## Text segment
1. The comedy of the kiss. For Marcel, once again, disaster. Who is misreading who? Is Albertine leading Marcel on?
2. And again, on the topic of misreading. I was struck by Octave’s statement explaining why Mme De Villeparisis complained that someone hit her in the face during a game of diabolo while Mme de Cambremer did not: “I’ll explain the difference, replied Octave gravely, striking a match as he spoke. “It’s my belief that Mme de Cambremer is a society lady, and Mme de Villeparisis is just an upstart.” Mme de Villeparisis, a true aristocrat, an upstart, while Mme de Cambremer, Legrandin’s sister, who while seeming to be “somebody” in Balbec is a nobody in Paris, is a “society lady.” Appearances, appearances, appearances.
3. And finally, the events in Berkeley on the 24th, Eric Karpeles’ talk on “Proust, Paintings, and the Making of A la recherche du temps perdu,” in which he brilliantly showed to a standing room only crowd, in words and pictures, how Proust transformed his visual experiences into words; followed by a concert of the music that inspired Vinteuil’s sonata; followed by a “Proustian” inspired dinner (and an inspired dinner it was) at Chez Panisse, was an evening to remember. And, it was great meeting and spending time with Robin and Judy — two of our more prolific posters. Thank you both for being there, and for helping to make The Cork Lined Room an ongoing discussion of Proust.

## Instruction 1
From the Proust commentary, extract the part that opens with the words containing "3. And finally, the" and closes with "discussion of Proust.".
The saved entries have no connection to the Proust commentary.

[Saved entries]
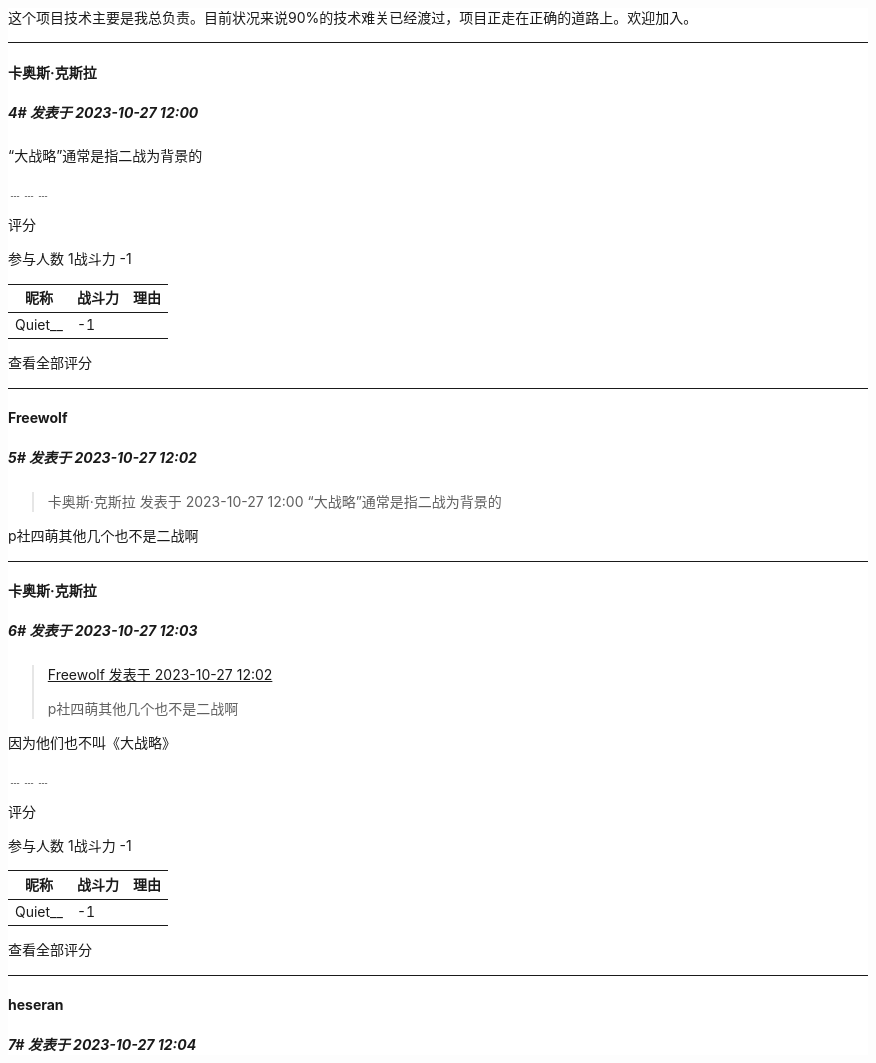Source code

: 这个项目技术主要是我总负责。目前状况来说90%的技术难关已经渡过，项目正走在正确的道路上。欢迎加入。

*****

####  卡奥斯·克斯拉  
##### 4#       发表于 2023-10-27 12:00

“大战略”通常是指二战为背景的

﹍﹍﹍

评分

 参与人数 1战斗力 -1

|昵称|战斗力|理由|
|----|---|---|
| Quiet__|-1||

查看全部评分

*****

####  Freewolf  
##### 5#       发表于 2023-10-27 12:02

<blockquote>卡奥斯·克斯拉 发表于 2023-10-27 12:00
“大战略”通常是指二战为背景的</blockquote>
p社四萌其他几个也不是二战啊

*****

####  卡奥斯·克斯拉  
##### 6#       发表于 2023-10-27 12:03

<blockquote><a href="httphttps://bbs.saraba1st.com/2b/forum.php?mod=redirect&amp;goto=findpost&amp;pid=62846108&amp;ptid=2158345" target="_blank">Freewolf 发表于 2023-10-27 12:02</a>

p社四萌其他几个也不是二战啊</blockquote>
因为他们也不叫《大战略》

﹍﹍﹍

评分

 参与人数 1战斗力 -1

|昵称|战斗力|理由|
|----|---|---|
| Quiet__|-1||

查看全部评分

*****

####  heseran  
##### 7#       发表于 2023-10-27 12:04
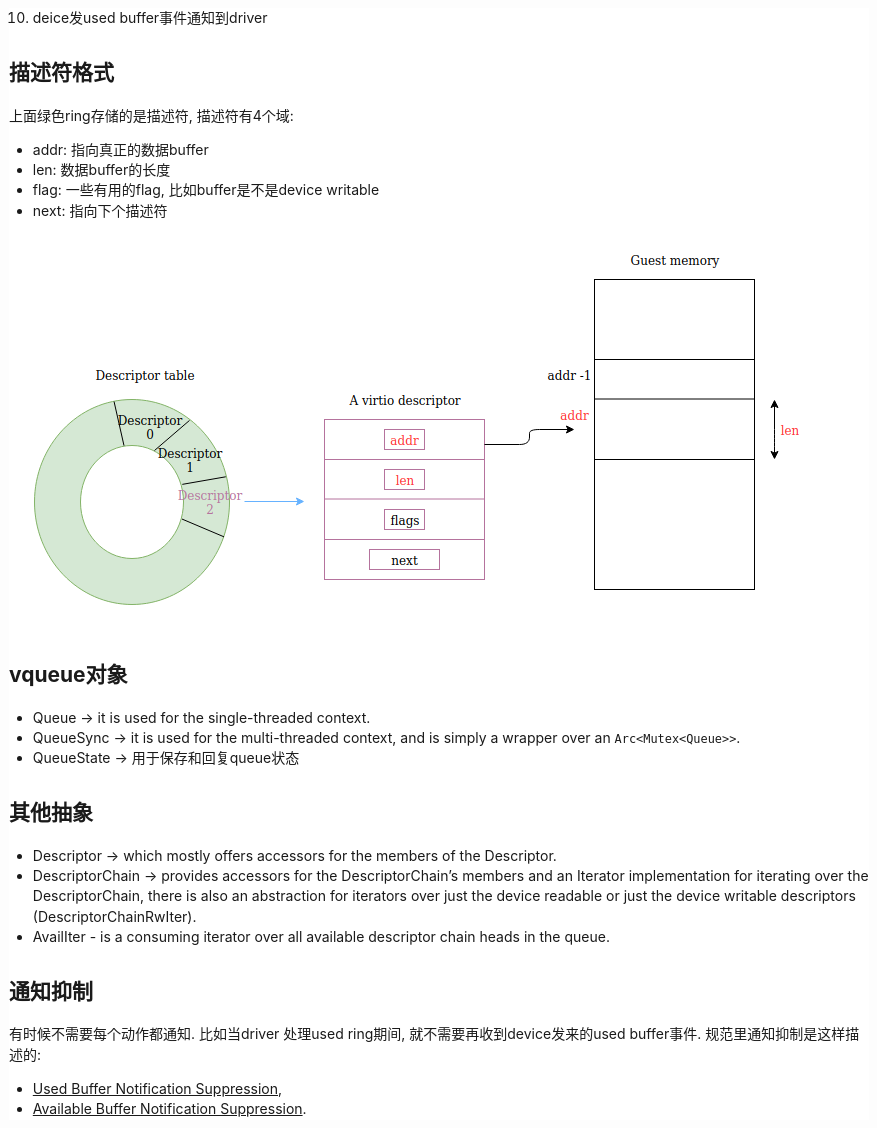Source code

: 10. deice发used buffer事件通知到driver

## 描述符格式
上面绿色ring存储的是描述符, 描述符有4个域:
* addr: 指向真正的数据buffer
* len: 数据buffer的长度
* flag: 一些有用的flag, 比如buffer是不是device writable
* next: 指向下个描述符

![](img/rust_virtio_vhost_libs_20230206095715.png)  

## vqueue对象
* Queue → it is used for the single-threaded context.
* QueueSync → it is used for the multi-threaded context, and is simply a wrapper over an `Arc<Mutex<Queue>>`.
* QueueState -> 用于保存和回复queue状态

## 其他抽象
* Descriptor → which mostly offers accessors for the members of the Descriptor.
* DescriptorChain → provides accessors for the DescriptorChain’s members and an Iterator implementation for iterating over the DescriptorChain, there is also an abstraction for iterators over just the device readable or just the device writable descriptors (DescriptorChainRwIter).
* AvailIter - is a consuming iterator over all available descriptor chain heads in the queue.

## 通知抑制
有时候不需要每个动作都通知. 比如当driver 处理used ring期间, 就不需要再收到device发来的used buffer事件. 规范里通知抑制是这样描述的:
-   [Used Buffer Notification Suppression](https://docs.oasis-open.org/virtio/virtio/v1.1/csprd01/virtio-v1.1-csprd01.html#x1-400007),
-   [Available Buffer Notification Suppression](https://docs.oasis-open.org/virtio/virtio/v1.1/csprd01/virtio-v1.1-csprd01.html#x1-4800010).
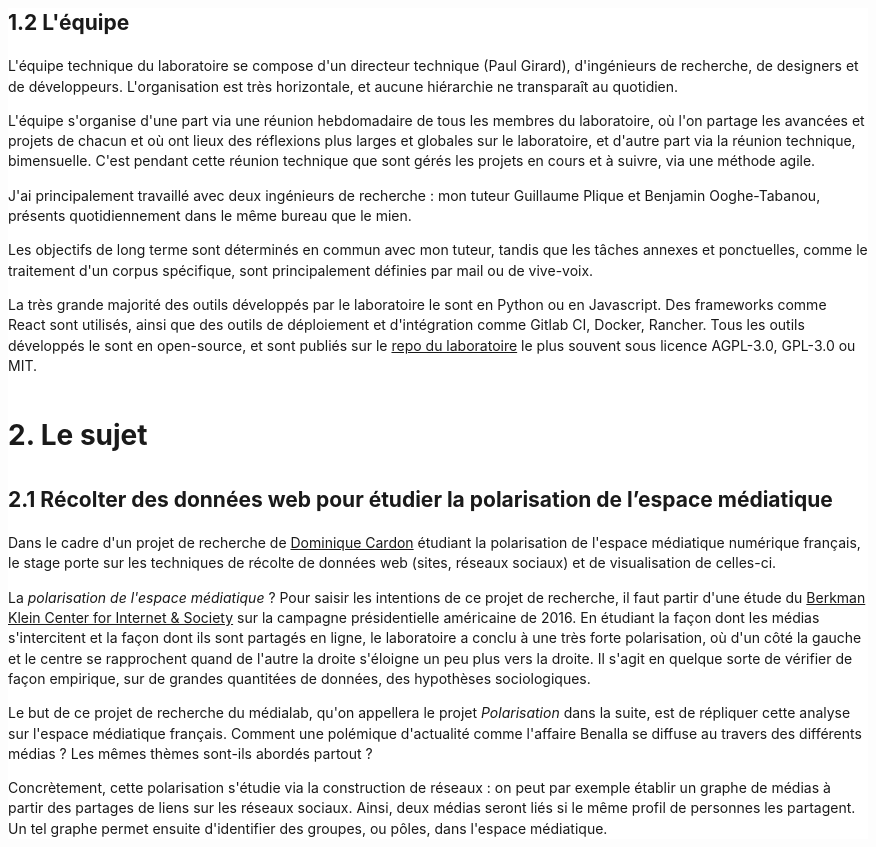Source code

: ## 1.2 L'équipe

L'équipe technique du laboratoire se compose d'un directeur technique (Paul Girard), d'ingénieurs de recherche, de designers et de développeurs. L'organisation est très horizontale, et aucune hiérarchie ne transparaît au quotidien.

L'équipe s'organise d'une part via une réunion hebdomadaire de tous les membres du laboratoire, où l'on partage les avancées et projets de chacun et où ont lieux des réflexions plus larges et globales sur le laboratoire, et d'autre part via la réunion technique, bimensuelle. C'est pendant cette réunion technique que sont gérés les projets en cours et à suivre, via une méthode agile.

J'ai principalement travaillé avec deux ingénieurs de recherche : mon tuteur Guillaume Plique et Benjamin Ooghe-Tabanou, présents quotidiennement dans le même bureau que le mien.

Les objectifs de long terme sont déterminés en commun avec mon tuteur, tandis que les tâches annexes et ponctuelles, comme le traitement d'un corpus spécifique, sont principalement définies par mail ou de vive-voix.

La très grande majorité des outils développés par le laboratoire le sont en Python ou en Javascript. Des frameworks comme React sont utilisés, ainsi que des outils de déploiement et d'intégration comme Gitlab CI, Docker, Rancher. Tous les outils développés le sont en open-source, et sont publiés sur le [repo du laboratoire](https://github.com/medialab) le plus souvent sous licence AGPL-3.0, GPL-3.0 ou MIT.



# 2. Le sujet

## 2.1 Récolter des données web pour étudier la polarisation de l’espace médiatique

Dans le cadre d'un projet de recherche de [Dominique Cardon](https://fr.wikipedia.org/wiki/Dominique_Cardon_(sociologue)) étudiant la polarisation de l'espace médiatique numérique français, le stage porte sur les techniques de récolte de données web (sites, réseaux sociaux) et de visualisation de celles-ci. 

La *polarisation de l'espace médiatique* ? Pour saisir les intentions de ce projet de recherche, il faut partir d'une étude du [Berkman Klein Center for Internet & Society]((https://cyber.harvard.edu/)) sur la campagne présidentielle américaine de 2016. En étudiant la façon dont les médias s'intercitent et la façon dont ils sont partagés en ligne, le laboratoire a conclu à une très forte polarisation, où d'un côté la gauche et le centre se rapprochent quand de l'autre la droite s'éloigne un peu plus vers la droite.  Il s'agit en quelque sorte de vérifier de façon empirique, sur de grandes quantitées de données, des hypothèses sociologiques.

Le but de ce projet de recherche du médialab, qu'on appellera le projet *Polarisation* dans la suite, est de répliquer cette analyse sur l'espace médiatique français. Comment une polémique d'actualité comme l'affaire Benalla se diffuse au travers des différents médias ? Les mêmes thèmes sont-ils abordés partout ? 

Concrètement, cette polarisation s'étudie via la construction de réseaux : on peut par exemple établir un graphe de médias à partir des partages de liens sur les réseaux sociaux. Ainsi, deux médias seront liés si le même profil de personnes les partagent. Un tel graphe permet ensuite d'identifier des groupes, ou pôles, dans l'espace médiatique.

## Instruction 2
Copy the saved entries verbatim from their start through the line containing "QueueState -> 用于保存和回复queue状态", and leave the pictures out of your answer.

## Task result 1
3. And finally, the events in Berkeley on the 24th, Eric Karpeles’ talk on “Proust, Paintings, and the Making of A la recherche du temps perdu,” in which he brilliantly showed to a standing room only crowd, in words and pictures, how Proust transformed his visual experiences into words; followed by a concert of the music that inspired Vinteuil’s sonata; followed by a “Proustian” inspired dinner (and an inspired dinner it was) at Chez Panisse, was an evening to remember. And, it was great meeting and spending time with Robin and Judy — two of our more prolific posters. Thank you both for being there, and for helping to make The Cork Lined Room an ongoing discussion of Proust.

## Task result 2
Source code

: 这个项目技术主要是我总负责。目前状况来说90%的技术难关已经渡过，项目正走在正确的道路上。欢迎加入。

*****

####  卡奥斯·克斯拉  
##### 4#       发表于 2023-10-27 12:00

“大战略”通常是指二战为背景的

﹍﹍﹍

评分

 参与人数 1战斗力 -1

|昵称|战斗力|理由|
|----|---|---|
| Quiet__|-1||

查看全部评分

*****

####  Freewolf  
##### 5#       发表于 2023-10-27 12:02

<blockquote>卡奥斯·克斯拉 发表于 2023-10-27 12:00
“大战略”通常是指二战为背景的</blockquote>
p社四萌其他几个也不是二战啊

*****

####  卡奥斯·克斯拉  
##### 6#       发表于 2023-10-27 12:03

<blockquote><a href="httphttps://bbs.saraba1st.com/2b/forum.php?mod=redirect&amp;goto=findpost&amp;pid=62846108&amp;ptid=2158345" target="_blank">Freewolf 发表于 2023-10-27 12:02</a>

p社四萌其他几个也不是二战啊</blockquote>
因为他们也不叫《大战略》

﹍﹍﹍

评分

 参与人数 1战斗力 -1

|昵称|战斗力|理由|
|----|---|---|
| Quiet__|-1||

查看全部评分

*****

####  heseran  
##### 7#       发表于 2023-10-27 12:04
Source code

: 10. deice发used buffer事件通知到driver

## 描述符格式
上面绿色ring存储的是描述符, 描述符有4个域:
* addr: 指向真正的数据buffer
* len: 数据buffer的长度
* flag: 一些有用的flag, 比如buffer是不是device writable
* next: 指向下个描述符

![](img/rust_virtio_vhost_libs_20230206095715.png)  

## vqueue对象
* Queue → it is used for the single-threaded context.
* QueueSync → it is used for the multi-threaded context, and is simply a wrapper over an `Arc<Mutex<Queue>>`.
* QueueState -> 用于保存和回复queue状态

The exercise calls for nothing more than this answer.